Extracted text >>
# # # # # # #
A template pack is a directory containing:
manifest.json - Defines outputs and template paths
- Templates - Jinja2 templates at any path within the pack
Discovery order:
--templates CLI flag (highest priority)
SLOTH_TEMPLATES environment variable
- Default SBL pack (
tools/sloth-templates/sbl/)
Example manifest.json:
{
"name": "sbl",
"version": "1.0.0",
"description": "Sound Byte Labs C++ hardware configuration templates",
"outputs": {
"gpio": {
"template": "templates/config/gpio.hpp.j2",
"output": "gpio.hpp",
"required": true
},
"adc": {
"template": "templates/config/adc.hpp.j2",
"output": "adc.hpp",
"condition": "adc_claims"
}
}
}
Using custom templates:
# Via CLI flag
python -m sloth generate sbl.json --templates /path/to/my-templates
# Via environment variable
export SLOTH_TEMPLATES=/path/to/my-templates
python -m sloth generate sbl.json
Python API
from pathlib import Path
from sloth import HardwareResolver, HardwareGenerator
resolver = HardwareResolver(Path("sbl.json"))
result = resolver.resolve_to_ir()
print(f"MCU: {result.mcu.name}")
print(f"GPIO claims: {len(result.gpio_claims)}")
generator = HardwareGenerator()
generator.generate(result, Path("build/generated/sbl/hw/config"))
resolver.write_lock(Path("sbl.lock"))
Two resolution methods:
resolve_to_ir() - Returns frozen ResolutionResult with flat access (preferred for generation)
resolve() - Returns mutable Resolution with manifest access (for debugging/introspection)
Design Decisions
See ADR-001: Hardware Source System for the full rationale behind this design.
Key principles:
- Declarative over imperative: Hardware is described, not programmed
- Composition over inheritance: Modules attach to boards, boards use MCUs
- Build-time resolution: All pin mappings resolved before compilation
- Reproducible builds: Lock file captures exact resolution state
CMake Integration
SBL provides optional CMake hooks that simplify SDK integration. See the examples for usage patterns.
Hook Lifecycle
Three-phase lifecycle with SDK plugin branching and user extension points.
Usage in CMakeLists.txt:
include($ENV{SBL_PATH}/tools/cmake/SblHooks.cmake)
sbl_pre_project() # 1. Resolve hardware, load SDK plugin
project(my_app ...)
# # # # # # #
The task >>
Carry on the SBL hardware-configuration documentation above from the point where it stops. The entries that follow come from a different source than the text above.
# # # # # # #
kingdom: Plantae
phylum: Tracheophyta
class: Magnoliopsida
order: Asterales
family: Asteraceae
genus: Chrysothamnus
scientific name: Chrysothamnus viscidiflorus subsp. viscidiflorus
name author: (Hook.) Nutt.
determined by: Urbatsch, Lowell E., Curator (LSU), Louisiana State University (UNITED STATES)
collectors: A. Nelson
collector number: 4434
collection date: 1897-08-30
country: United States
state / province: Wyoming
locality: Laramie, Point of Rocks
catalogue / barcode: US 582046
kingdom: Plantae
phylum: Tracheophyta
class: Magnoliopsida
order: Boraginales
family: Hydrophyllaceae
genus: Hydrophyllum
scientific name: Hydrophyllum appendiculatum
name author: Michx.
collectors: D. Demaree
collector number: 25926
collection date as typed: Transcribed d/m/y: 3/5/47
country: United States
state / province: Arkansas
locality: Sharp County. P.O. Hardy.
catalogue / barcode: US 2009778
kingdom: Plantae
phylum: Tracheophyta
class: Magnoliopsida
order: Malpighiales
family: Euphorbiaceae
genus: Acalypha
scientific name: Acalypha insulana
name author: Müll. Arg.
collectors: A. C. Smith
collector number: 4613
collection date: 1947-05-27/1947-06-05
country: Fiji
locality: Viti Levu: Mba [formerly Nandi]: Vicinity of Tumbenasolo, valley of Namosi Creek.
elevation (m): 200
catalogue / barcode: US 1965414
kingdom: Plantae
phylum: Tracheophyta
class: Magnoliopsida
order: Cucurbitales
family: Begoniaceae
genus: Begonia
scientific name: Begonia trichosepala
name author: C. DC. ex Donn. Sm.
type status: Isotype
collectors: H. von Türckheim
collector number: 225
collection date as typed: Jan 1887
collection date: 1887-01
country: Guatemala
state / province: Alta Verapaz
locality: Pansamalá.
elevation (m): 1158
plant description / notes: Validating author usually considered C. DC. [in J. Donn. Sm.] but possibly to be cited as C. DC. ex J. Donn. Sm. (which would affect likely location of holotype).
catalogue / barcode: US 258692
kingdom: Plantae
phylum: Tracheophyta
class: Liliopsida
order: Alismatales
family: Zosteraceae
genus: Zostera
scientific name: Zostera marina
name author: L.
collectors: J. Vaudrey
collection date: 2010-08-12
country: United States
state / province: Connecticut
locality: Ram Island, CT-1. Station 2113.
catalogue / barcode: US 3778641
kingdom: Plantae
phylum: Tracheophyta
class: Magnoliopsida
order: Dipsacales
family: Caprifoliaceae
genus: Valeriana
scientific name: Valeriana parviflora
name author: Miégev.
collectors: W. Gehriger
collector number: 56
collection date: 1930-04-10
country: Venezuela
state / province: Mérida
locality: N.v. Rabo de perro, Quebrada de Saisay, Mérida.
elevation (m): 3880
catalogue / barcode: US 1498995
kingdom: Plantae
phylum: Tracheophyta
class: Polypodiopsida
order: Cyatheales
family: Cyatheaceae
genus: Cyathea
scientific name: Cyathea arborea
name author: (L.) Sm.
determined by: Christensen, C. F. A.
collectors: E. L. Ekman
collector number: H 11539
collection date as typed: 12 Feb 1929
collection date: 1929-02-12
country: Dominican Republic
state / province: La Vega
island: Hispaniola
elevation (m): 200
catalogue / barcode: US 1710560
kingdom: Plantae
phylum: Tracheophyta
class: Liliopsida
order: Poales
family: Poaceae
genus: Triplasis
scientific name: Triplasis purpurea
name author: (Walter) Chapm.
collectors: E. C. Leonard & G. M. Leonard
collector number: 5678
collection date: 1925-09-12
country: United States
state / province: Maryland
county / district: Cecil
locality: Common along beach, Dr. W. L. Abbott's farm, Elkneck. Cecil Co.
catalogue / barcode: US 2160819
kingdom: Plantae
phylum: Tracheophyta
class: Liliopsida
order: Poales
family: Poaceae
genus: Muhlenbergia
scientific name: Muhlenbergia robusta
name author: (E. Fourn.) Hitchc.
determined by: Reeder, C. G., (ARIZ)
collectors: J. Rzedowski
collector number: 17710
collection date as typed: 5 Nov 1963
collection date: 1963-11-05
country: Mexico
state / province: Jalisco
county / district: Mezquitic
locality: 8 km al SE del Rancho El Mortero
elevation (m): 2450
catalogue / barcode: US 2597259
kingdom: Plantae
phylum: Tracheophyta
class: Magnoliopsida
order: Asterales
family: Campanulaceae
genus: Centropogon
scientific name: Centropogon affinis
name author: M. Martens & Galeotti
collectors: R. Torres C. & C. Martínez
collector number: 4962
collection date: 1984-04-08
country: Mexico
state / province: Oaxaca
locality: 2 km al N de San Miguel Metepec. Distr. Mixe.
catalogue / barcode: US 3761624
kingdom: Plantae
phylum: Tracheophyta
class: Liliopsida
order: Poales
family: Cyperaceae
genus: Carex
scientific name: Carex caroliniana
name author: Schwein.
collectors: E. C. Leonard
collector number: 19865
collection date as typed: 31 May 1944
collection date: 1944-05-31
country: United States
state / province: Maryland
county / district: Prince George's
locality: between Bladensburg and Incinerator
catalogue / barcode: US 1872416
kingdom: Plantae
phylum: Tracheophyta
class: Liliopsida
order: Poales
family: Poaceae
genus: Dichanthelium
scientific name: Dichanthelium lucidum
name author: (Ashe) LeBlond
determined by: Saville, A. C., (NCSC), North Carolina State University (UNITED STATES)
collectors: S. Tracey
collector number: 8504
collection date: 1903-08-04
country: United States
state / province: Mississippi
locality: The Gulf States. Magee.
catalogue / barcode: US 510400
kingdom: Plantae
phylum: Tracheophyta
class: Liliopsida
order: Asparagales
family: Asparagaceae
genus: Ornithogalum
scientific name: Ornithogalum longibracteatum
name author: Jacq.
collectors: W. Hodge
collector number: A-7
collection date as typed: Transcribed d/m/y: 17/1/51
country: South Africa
# # # # # # #
Solved problem >>
sbl_post_project() # 2. Initialize SDK, create sbl::driver target
# ... add_executable, target_link_libraries ...
sbl_finalize(my_app) # 3. Generate output files (.uf2, .bin, .hex)
SDK Plugin System
The hooks use a plugin system to support different SDKs. Plugins live in tools/cmake/sdk/:
| Plugin | When Used | What It Does |
pico-sdk.cmake | RP2040, RP2350 | Loads Pico SDK, calls pico_sdk_init(), generates UF2 |
none.cmake | STM32, bare-metal | Configures ARM toolchain from JSON, generates BIN/HEX |
The plugin is selected based on SBL_EXT_SDK from the MCU manifest (e.g., "ext_sdk": "pico-sdk").
Extending Hooks
For custom SDK integration or additional build steps, use SBL_EXTEND_SDK_HOOKS:
# In your CMakeLists.txt, before sbl_pre_project()
set(SBL_EXTEND_SDK_HOOKS "${CMAKE_CURRENT_SOURCE_DIR}/my-hooks.cmake")
include($ENV{SBL_PATH}/tools/cmake/SblHooks.cmake)
sbl_pre_project()
# ...
Your extension file can define these functions to hook into the lifecycle:
# my-hooks.cmake
# Called after SDK pre-project setup
function(sbl_user_pre_project)
message(STATUS "Custom pre-project hook")
endfunction()
# Called after SDK post-project setup
function(sbl_user_post_project)
message(STATUS "Custom post-project hook")
endfunction()
# Called after SDK finalize
function(sbl_user_finalize TARGET)
message(STATUS "Custom finalize for ${TARGET}")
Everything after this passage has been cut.